# Looks like I'm moving in here...



## bubba13 (Jan 6, 2007)

This is Sawyer, an 8-year-old Appendix Quarter Horse gelding and a trail horse.




























This is Brandy, an 11-year-old Quarter Horse mare and my main general "riding horse." She does a bit of everything and serves as my training guinea pig. Her current expertise is bridleless riding.










And this is Buddy, a 16-year-old Quarter Horse gelding, who flunked out of barrel racing training and blew up out of roping. Now he does a whole lot of nothing, for the most part.


----------



## bubba13 (Jan 6, 2007)

Here are a few more headshots of the kids modeling the tack I make.


----------



## Spastic_Dove (Oct 4, 2007)

*Drools*

I can haz the grey mare?


----------



## tinyliny (Oct 31, 2009)

Wonderful pictures!! you are so lucky to have so many fine horses . I'll take Brandy if you ever get bored of her.

**DATASET CONTENT**

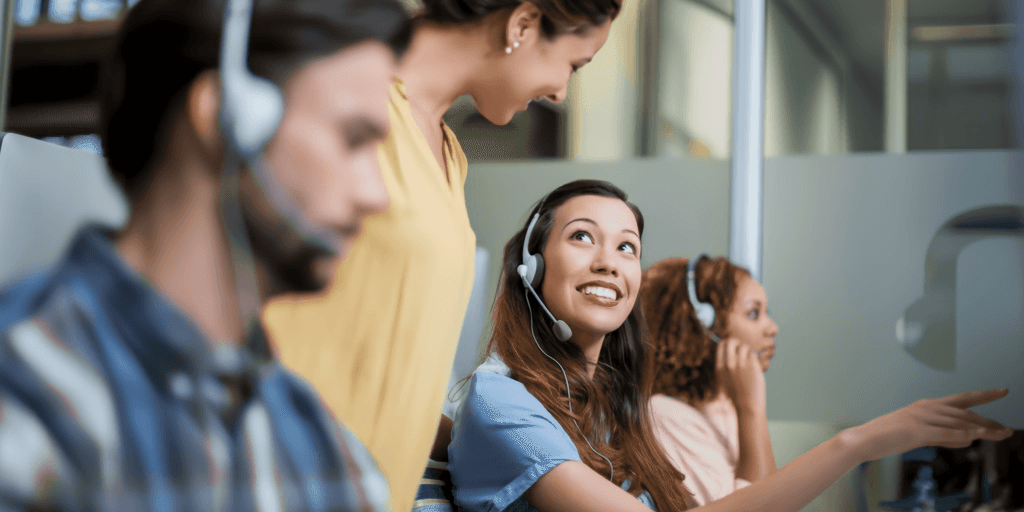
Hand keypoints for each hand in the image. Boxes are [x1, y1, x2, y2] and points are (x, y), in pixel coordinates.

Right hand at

**WORK TO COMPLETE**
1. Reproduce verbatim the passage of the horse forum thread starting with "## Spastic_Dove (Oct" and going on through "bored of her.".
2. According to the horse forum thread, what is Brandy's current expertise?
3. Name every horse introduced by name in the horse forum thread.

**RESULTS**
1.
## Spastic_Dove (Oct 4, 2007)

*Drools*

I can haz the grey mare?


----------



## tinyliny (Oct 31, 2009)

Wonderful pictures!! you are so lucky to have so many fine horses . I'll take Brandy if you ever get bored of her.

2. Bridleless riding.

3. Sawyer, Brandy, Buddy